Personal possessions. Many organizations control what people can have at their desks. A life-size poster of a shirtless soccer star? OK, maybe that could be a problem. But some employers dictate how many photographs people can display, whether or not they can use a water bottle and how many items they are allowed to place on their desks. Sadly for them people have personalities and are happiest and most productive when allowed to express their personality. I worked in technical support for a while and nothing was more frustrating than turning up to fix a problem with a PC and having to remove photographs of children, partners and cats, gonks, dried flowers, rubber elephants, birthday stars and a host of other detritus attached with large quantities of blu-tac. If we had banned these personal items we might have saved two or three minutes on each call. However, these were people, not androids, and the clues their personal items presented about the caller’s personality smoothed our way when dealing with people who just wanted to get on with their work but were being hindered by a blank screen.

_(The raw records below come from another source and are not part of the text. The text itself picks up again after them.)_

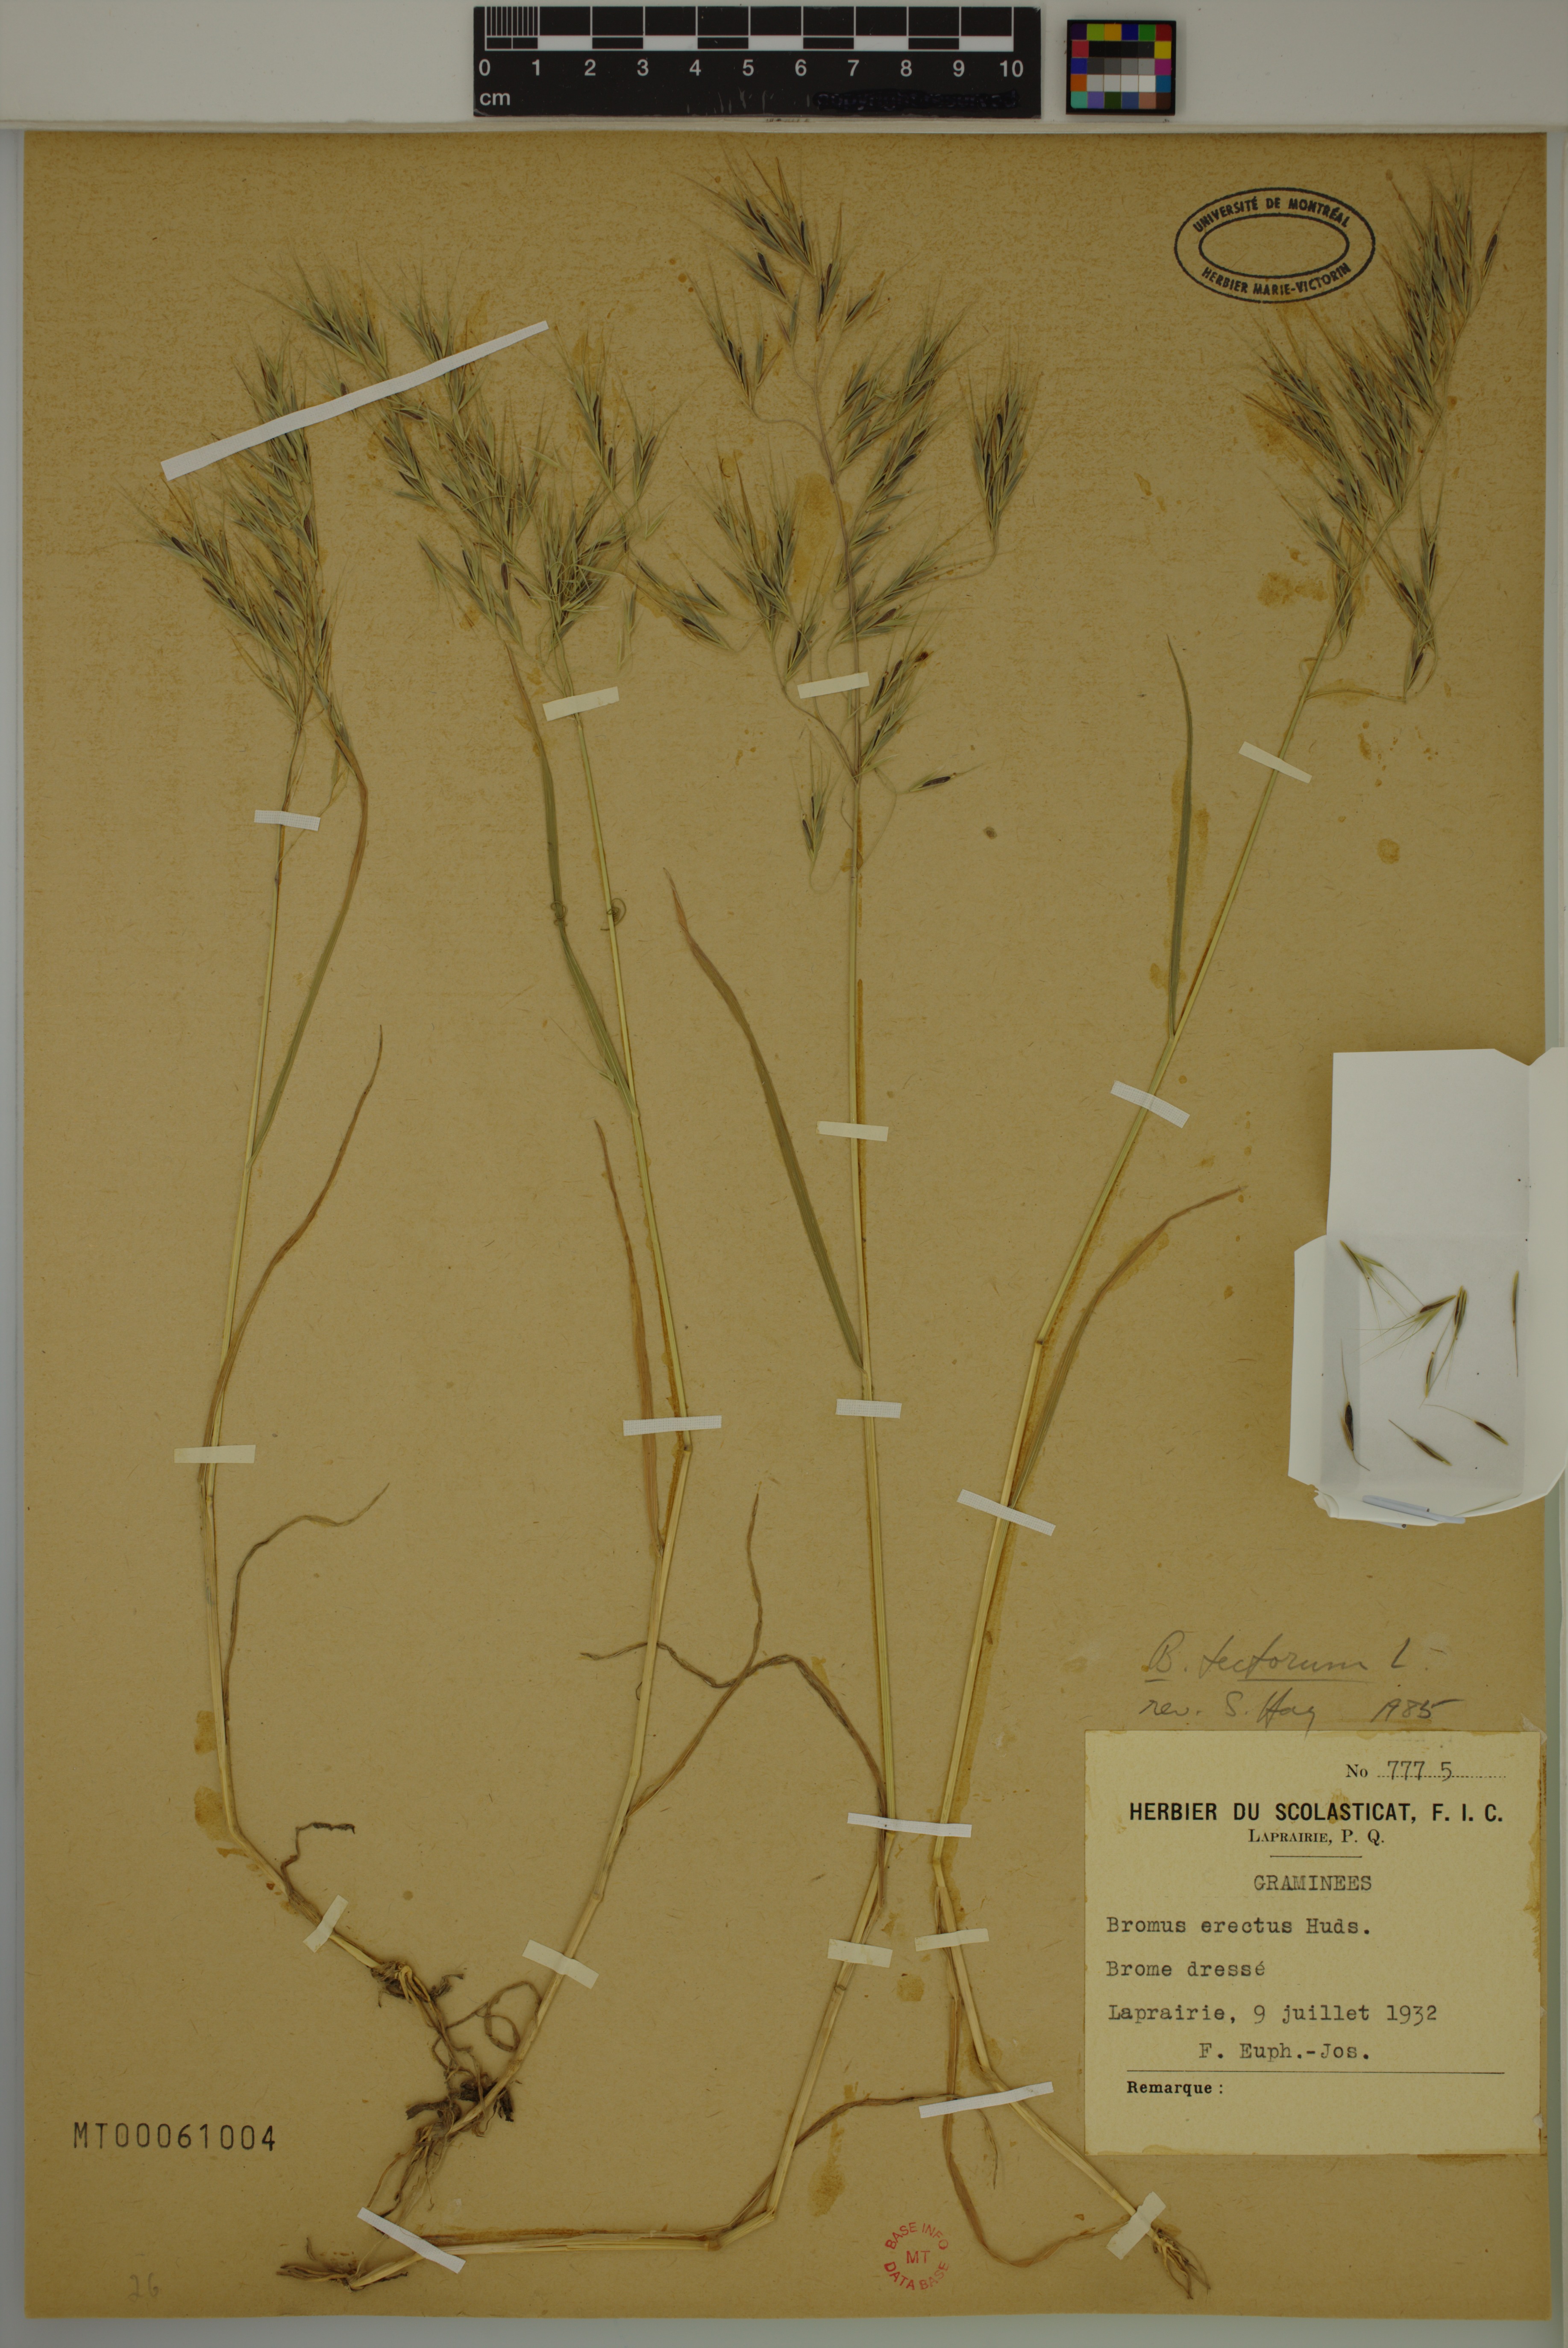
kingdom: Plantae
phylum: Tracheophyta
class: Liliopsida
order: Poales
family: Poaceae
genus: Bromus
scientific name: Bromus tectorum
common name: Cheatgrass
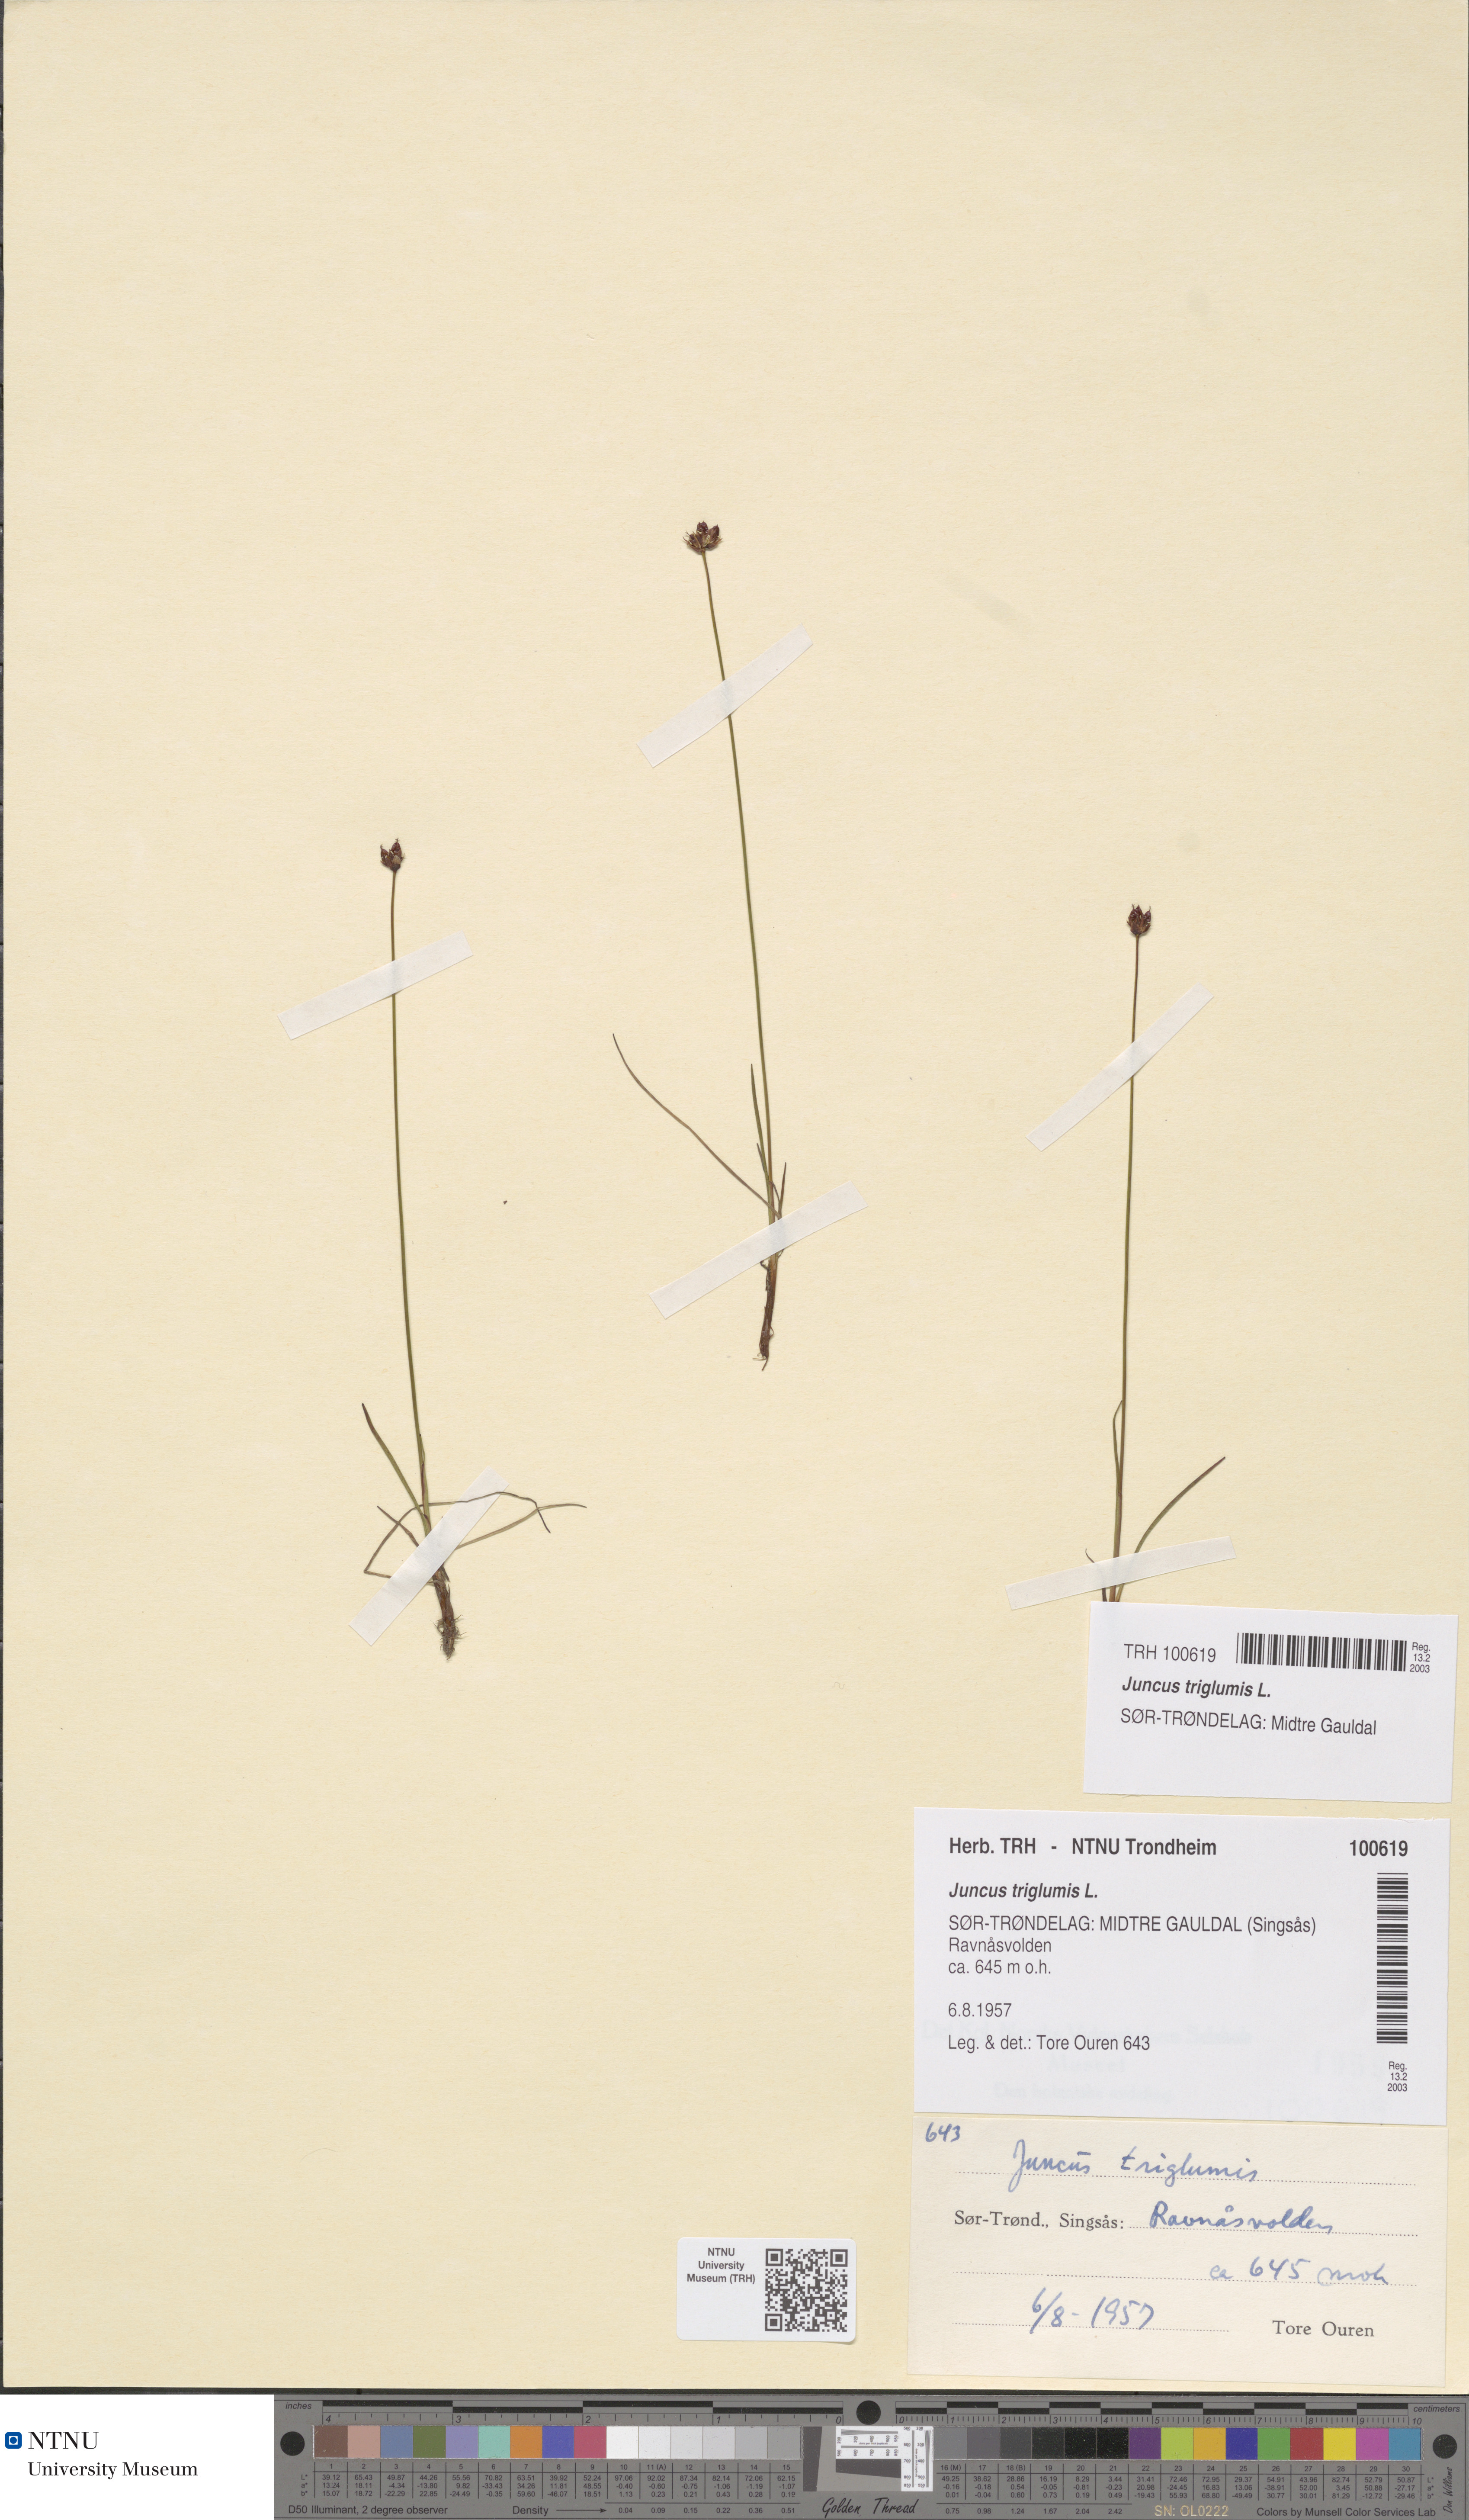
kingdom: Plantae
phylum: Tracheophyta
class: Liliopsida
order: Poales
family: Juncaceae
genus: Juncus
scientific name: Juncus triglumis
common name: Three-flowered rush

Dress codes. Some organisations need dress codes. They work well in private schools, armed forces and liveried organisations but they are unnecessary at most workplaces. Hire professionals and they will dress professionally. When someone crosses the line, their manager needs to have the skill to address the issue head-on. Otherwise, you are making everyone wish they worked somewhere else because management is too inept to handle touchy subjects effectively.
I think you see the thread running through this blog: choose good staff, trust your staff, deal with shortcomings and poor performance face-to-face and do not ask HR to fashion a rod to beat all the staff with because one or two have crossed the line.